Linked Open Data was never mentioned in the article before. Maybe briefly explain what it is about.

"This goal can be ..." - Which goal?

"The following describes the steps ..." -> Maybe the layers and the interaction of the different components instead of "the steps".

"... at a certain timestamps ..." -> at different timestamps.

"... unnconnected data" - What does it mean? I think it is a very general statement, it would be better to be more specific and for the authors to make it clear what they mean by "unconnected data".

"... interaction of production staff with unconnected data is very difficult." - I do not understand this phrase. It refers to access to information, interpretation, ... ?

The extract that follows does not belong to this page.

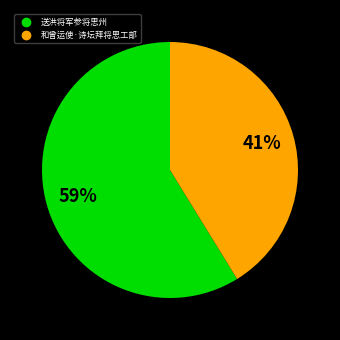

The 送洪将军参将思州 slice represents 59% of the pie. True or false?

True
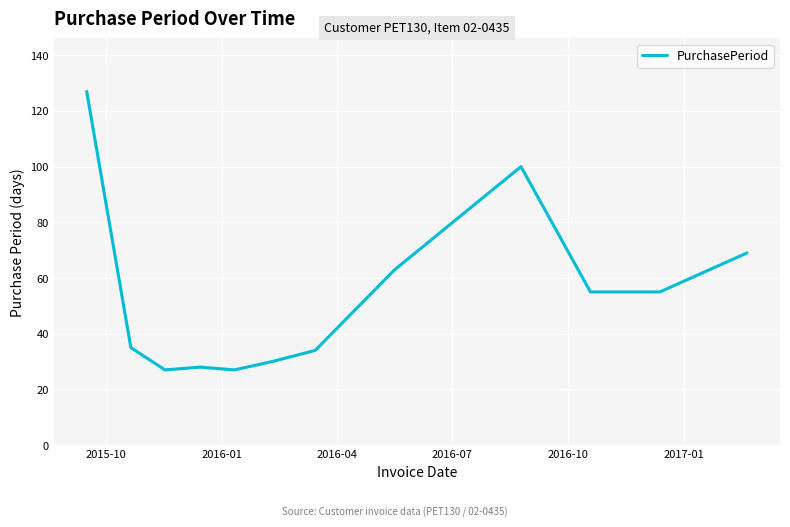

What is the smallest value displayed?

27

The authors state that the RGOM model is inspired by the standards adopted by RAMI4.0. RGOM is also based on the model proposed in "Giustozzi, F.; Saunier, J.; Zanni-Merk, C. Context modeling for industry 4.0: An ontology-based proposal. Procedia Comput. Sci. 2018, 126, 675–684" and reuses other ontologies such as the Time ontology, SSN, among others. The reference [7] cites these models. The construction of the KG is not well described, it is difficult to see the link between the KG and these ontological models and how the KG is constructed from these modelsand the data. This is linked to my general comment that it is not easy to see what is the contribution of the KG with respect to using these ontological models.
I think this whole section should be rewritten and restructured to make it clear how the KG is constructed and why it is useful and necessary.

In section 5:
It is difficult to see the adaptability of RGOM through this example. The use case is very simple and does not demonstrate the usefulness of the KG. I think that the queries are too simple, maybe think about adding more complex queries that allow to see the real usefulness of the KG and the advantages it offers in terms of integration of heterogeneous data and with different temporal resolutions.

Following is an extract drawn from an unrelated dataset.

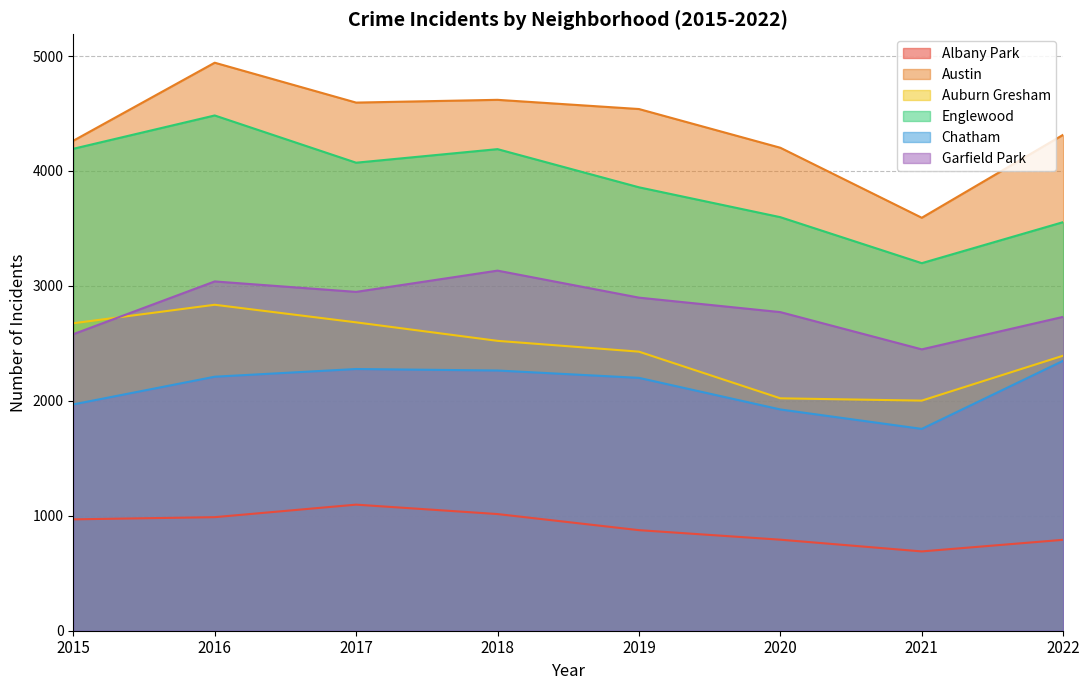

What is the difference between the maximum and minimum values in the Austin series?

1349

In the query of listing 3 it would be helpful to give more details about the status of the engine of a machine. I do not see the concept Status in the model, maybe it should be described how this status is obtained or what it represents (for example, if it can be seen as an abnormal behavior). This would show that the KG offers this kind of semantic information that could be exploited by an operator and even obtain more information associated with this abnormal behavior to determine its causes.
Furthermore, maybe add third-party uses to provide evidence of the usefulness of the KG dataset. For example, a possible application (and not just say methods and tools) that can make use of KG to demonstrate its usefulness. For example, how KG could help to create suitables datasets to build machine learning models for predictive maintenance.

Can this KG be adapted to another case that is not the manufacture of soccer balls? I think that the authors could make a discussion about this and give some hints on how to do it beyond that they do not fully validate this adaptability.